Kremlin Sebut AS Mencuri Uang Rusia Rp4.815 Triliun, Siap Tempuh Jalur Hukum
Rusia menuduh Barat telah mencuri asetnya, setelah AS (Amerika Serikat) mentransfer USD1 miliar atau setara Rp16 triliun (kurs Rp16.052 per USD) ke Ukraina dari dana bank sentral Moskow yang dibekukan. Terkait hal ini, juru bicara Kremlin Dmitry Peskov mengatakan, Moskow dapat merespons langkah AS dengan mengambil tindakan hukum.

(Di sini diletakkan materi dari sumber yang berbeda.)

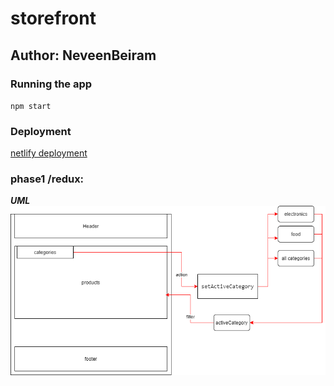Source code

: # storefront

## Author: NeveenBeiram

### Running the app

`npm start`

### Deployment
[netlify deployment](https://nb-store.netlify.app/)


### phase1 /redux:
***UML***
![uml](./Uml36.png)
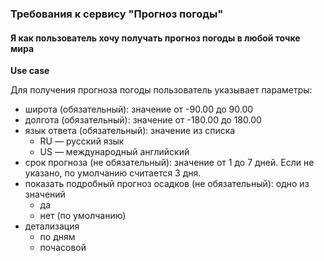 ### Требования к сервису "Прогноз погоды"

#### Я как  пользователь хочу получать прогноз погоды  в любой точке мира

**Use case**

Для получения прогноза погоды пользователь указывает параметры:
- широта (обязательный): значение  от -90.00 до 90.00 
- долгота (обязательный): значение  от -180.00 до 180.00
- язык ответа (обязательный): значение  из списка
    - RU — русский язык
    - US — международный английский
- срок прогноза (не обязательный): значение  от 1 до 7 дней. Если не  указано, по умолчанию считается 3 дня.
- показать подробный прогноз осадков (не обязательный): одно из значений
    - да
    - нет (по умолчанию)
- детализация
    - по дням
    - почасовой
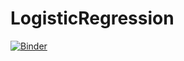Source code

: # LogisticRegression

[![Binder](https://mybinder.org/badge_logo.svg)](https://mybinder.org/v2/gh/Soley02/LogisticRegression/Notebooks/master/Logistische_Regression.ipynb/)
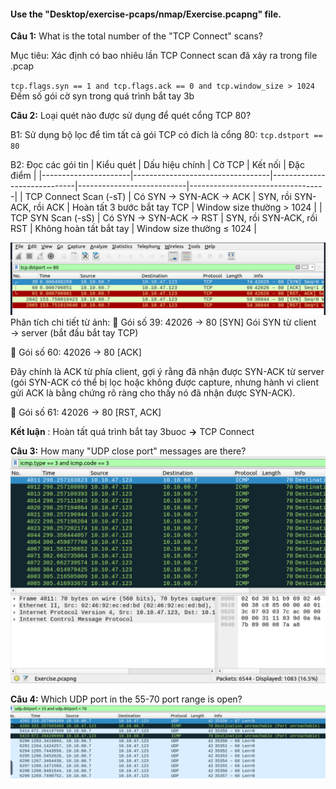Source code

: #### Use the "Desktop/exercise-pcaps/nmap/Exercise.pcapng" file.
**Câu 1:** What is the total number of the "TCP Connect" scans?

Mục tiêu: Xác định có bao nhiêu lần TCP Connect scan đã xảy ra trong file .pcap 

`tcp.flags.syn == 1 and tcp.flags.ack == 0 and tcp.window_size > 1024`
Đếm số gói cờ syn trong quá trình bắt tay 3b


**Câu 2:** Loại quét nào được sử dụng để quét cổng TCP 80?

B1: Sử dụng bộ lọc để tìm tất cả gói TCP có đích là cổng 80:
`tcp.dstport == 80`

B2: Đọc các gói tin
| Kiểu quét            | Dấu hiệu chính                  | Cờ TCP                     | Kết nối                   | Đặc điểm                         |
|----------------------|----------------------------------|-----------------------------|---------------------------|----------------------------------|
| TCP Connect Scan (-sT) | Có SYN → SYN-ACK → ACK          | SYN, rồi SYN-ACK, rồi ACK  | Hoàn tất 3 bước bắt tay TCP | Window size thường > 1024       |
| TCP SYN Scan (-sS)     | Có SYN → SYN-ACK → RST          | SYN, rồi SYN-ACK, rồi RST  | Không hoàn tất bắt tay     | Window size thường ≤ 1024       |

![alt text](../png/Wireshark_Traffic/10.png)
Phân tích chi tiết từ ảnh:
🧾 Gói số 39:
42026 → 80 [SYN]
Gói SYN từ client → server (bắt đầu bắt tay TCP)

🧾 Gói số 60:
42026 → 80 [ACK]

Đây chính là ACK từ phía client, gợi ý rằng đã nhận được SYN-ACK từ server
(gói SYN-ACK có thể bị lọc hoặc không được capture, nhưng hành vi client gửi ACK là bằng chứng rõ ràng cho thấy nó đã nhận được SYN-ACK).

🧾 Gói số 61:
42026 → 80 [RST, ACK]

**Kết luận** : Hoàn tất quá trình bắt tay 3buoc
**→** TCP Connect

**Câu 3:** How many "UDP close port" messages are there?
![alt text](../png/Wireshark_Traffic/11.png)

**Câu 4:** Which UDP port in the 55-70 port range is open?
![alt text](../png/Wireshark_Traffic/13.png)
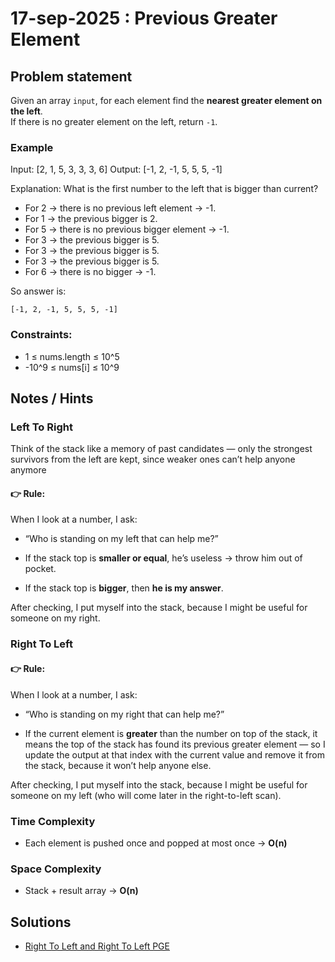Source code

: # 17-sep-2025 : Previous Greater Element

## Problem statement

Given an array `input`, for each element find the **nearest greater element on the left**.  
If there is no greater element on the left, return `-1`.

### Example

Input:  [2, 1, 5, 3, 3, 3, 6]
Output: [-1, 2, -1, 5, 5, 5, -1]

Explanation:
 What is the first number to the left that is bigger than current?
- For 2 → there is no previous left element -> -1.
- For 1 → the previous bigger is 2.
- For 5 → there is no previous bigger element -> -1.
- For 3 → the previous bigger is 5.
- For 3 → the previous bigger is 5.
- For 3 → the previous bigger is 5.
- For 6 → there is no bigger → -1.


So answer is:

    [-1, 2, -1, 5, 5, 5, -1]

### Constraints:

- 1 ≤ nums.length ≤ 10^5
- -10^9 ≤ nums[i] ≤ 10^9


## Notes / Hints
### Left To Right
Think of the stack like a memory of past candidates — only the strongest survivors from the left are kept, since weaker ones can’t help anyone anymore

#### 👉 Rule:
When I look at a number, I ask:

- “Who is standing on my left that can help me?”

- If the stack top is **smaller or equal**, he’s useless → throw him out of pocket.

- If the stack top is **bigger**, then **he is my answer**.

After checking, I put myself into the stack, because I might be useful for someone on my right.

### Right To Left
 #### 👉 Rule:
When I look at a number, I ask:

- “Who is standing on my right that can help me?”

- If the current element is **greater** than the number on top of the stack, it means the top of the stack has found its previous greater element — so I update the output at that index with the current value and remove it from the stack, because it won’t help anyone else.

After checking, I put myself into the stack, because I might be useful for someone on my left (who will come later in the right-to-left scan).


### Time Complexity
- Each element is pushed once and popped at most once → **O(n)**

### Space Complexity
- Stack + result array → **O(n)**


## Solutions

- [Right To Left and Right To Left PGE](../../../../src/main/kotlin/monotonic/drills/PreviousGreaterElement.kt)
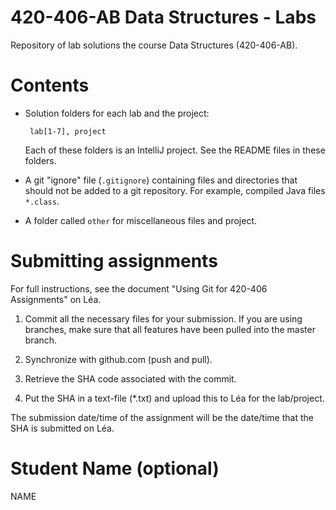 420-406-AB Data Structures - Labs
=================================

Repository of lab solutions the course Data Structures (420-406-AB).

# Contents

*  Solution folders for each lab and the project:

        lab[1-7], project

   Each of these folders is an IntelliJ project. See the README files in these folders. 

*  A git "ignore" file (`.gitignore`) containing files and directories that should not be added to a git
   repository. For example, compiled Java files `*.class`.

*  A folder called `other` for miscellaneous files and project.

# Submitting assignments

For full instructions, see the document "Using Git for 420-406 Assignments" on Léa.

1.  Commit all the necessary files for your submission. If you are using branches, make sure that
    all features have been pulled into the master branch.

2.  Synchronize with github.com (push and pull).

3.  Retrieve the SHA code associated with the commit.

4.  Put the SHA in a text-file (*.txt) and upload this to Léa for the lab/project.

The submission date/time of the assignment will be the date/time that the SHA is submitted on Léa.

# Student Name (optional)

NAME


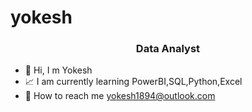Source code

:# yokesh
<h3 align="center">Data Analyst</h3>


- 🙌 Hi, I m Yokesh 
- 📈 I am currently learning PowerBI,SQL,Python,Excel
- 📧 How to reach me yokesh1894@outlook.com
  
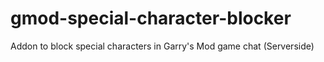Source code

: # gmod-special-character-blocker
Addon to block special characters in Garry's Mod game chat (Serverside)
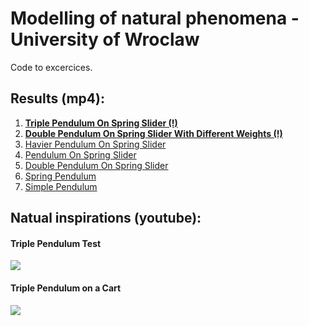 # Modelling of natural phenomena - University of Wroclaw

Code to excercices.

## Results (mp4):
1. **[Triple Pendulum On Spring Slider (!)](https://rawgit.com/Platonn/mzp/master/public_results/TripplePendulumOnSpringSliderDifferentWeights.mp4)**
2. **[Double Pendulum On Spring Slider With Different Weights (!)](https://rawgit.com/Platonn/mzp/master/public_results/DoublePendulumOnSpringSliderDifferentWeights.mp4)**
3. [Havier Pendulum On Spring Slider](https://rawgit.com/Platonn/mzp/master/public_results/DoublePendulumOnSpringSlider.mp4)
4. [Pendulum On Spring Slider](https://rawgit.com/Platonn/mzp/master/public_results/PendulumOnSpringSlider.mp4)
5. [Double Pendulum On Spring Slider](https://rawgit.com/Platonn/mzp/master/public_results/DoublePendulumOnSpringSlider.mp4)
6. [Spring Pendulum](https://rawgit.com/Platonn/mzp/master/public_results/MathPendulumSpring.mp4)
7. [Simple Pendulum](https://rawgit.com/Platonn/mzp/master/public_results/MathPendulum.mp4) 

## Natual inspirations (youtube):
#### Triple Pendulum Test
[![](https://img.youtube.com/vi/WMPOvmozGMc/0.jpg)](https://www.youtube.com/watch?v=WMPOvmozGMc)
 
#### Triple Pendulum on a Cart
[![](https://img.youtube.com/vi/cyN-CRNrb3E/0.jpg)](https://www.youtube.com/watch?v=cyN-CRNrb3E)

Hari sebelumnya Perdana Menteri Ukraina, Denis Shmigal mengumumkan, bahwa AS telah mentransfer angsuran pertama dari pinjaman sebesar USD20 miliar setara Rp321 triliun yang didukung oleh bunga yang diperoleh dari aset Rusia yang tidak bergerak.
Seperti diketahui menyusul eskalasi konflik Ukraina pada Februari 2022, AS dan sekutunya membekukan dana senilai sekitar USD300 miliar yang jika dirupiahkan mencapai Rp4.815 triliun milik bank sentral Rusia.
Dalam sebuah postingan di X (dulunya Twitter), Shmigal menyatakan, bahwa Kiev mengharapkan bahwa "semua aset Rusia yang berdaulat akan disita dan digunakan untuk membangun kembali Ukraina."
Menanggapi berita transfer AS ke Ukraina, Peskov menyatakan bahwa "berbicara dalam bahasa Rusia sederhana, uang ini dicuri dari kami,".
Ia juga menambahkan, bahwa aset Moskow yang diblokir merupakan tindakan yang "benar-benar ilegal," bertentangan dengan semua norma dan aturan.
Juru bicara itu menerangkan, bahwa transfer Washington sebesar USD1 miliar ke Kiev dapat menjadi dasar untuk proses hukum. Ditekankan juga olehnya bahwa Rusia bermaksud untuk menggunakan "semua kemungkinan langkah (hukum)" untuk melindungi properti dan hak-haknya.
Dari aset Rusia senilai USD300 miliar yang tidak bergerak, sekitar USD213 miliar saat ini disimpan di lembaga kliring Euroclear yang berbasis di Brussels.
Pekan lalu, Presiden Polandia Andrzej Duda mengusulkan pada pertemuan para pemimpin Uni Eropa untuk menggunakan semua aset ini untuk mendanai Ukraina, terutama jika Presiden terpilih AS Donald Trump memilih untuk memangkas kontribusi Washington ke mesin perang Kiev.
Namun proposal tersebut kabarnya ditolak oleh Kanselir Jerman Olaf Scholz, yang disebut "jengkel" hingga menjadi "marah" pada Duda, dengan alasan bahwa langkah seperti itu akan merusak stabilitas pasar keuangan Uni Eropa, seperti dilansir Financial Times.
Penggunaan aset Rusia untuk mendanai Kiev sebelumnya juga telah dikritik oleh negara-negara Uni Eropa lainnya, termasuk Prancis dan Italia. Pasalnya kebijakan itu menimbulkan kekhawatiran akan merusak stabilitas euro.
Sementara itu Moskow telah berulang kali menuduh Barat telah "mencuri" uangnya dan memperingatkan bahwa menyadap dana ini merupakan tindakan ilegal, dan akan menjadi preseden berbahaya.
Bulan lalu, Menteri Keuangan Rusia Anton Siluanov juga memperingatkan bahwa Moskow akan menanggapi dengan cara yang sama. "Kami juga telah membekukan sumber daya investor Barat, pelaku pasar keuangan Barat dan perusahaan. Pendapatan dari aset ini juga akan digunakan," kata pejabat itu.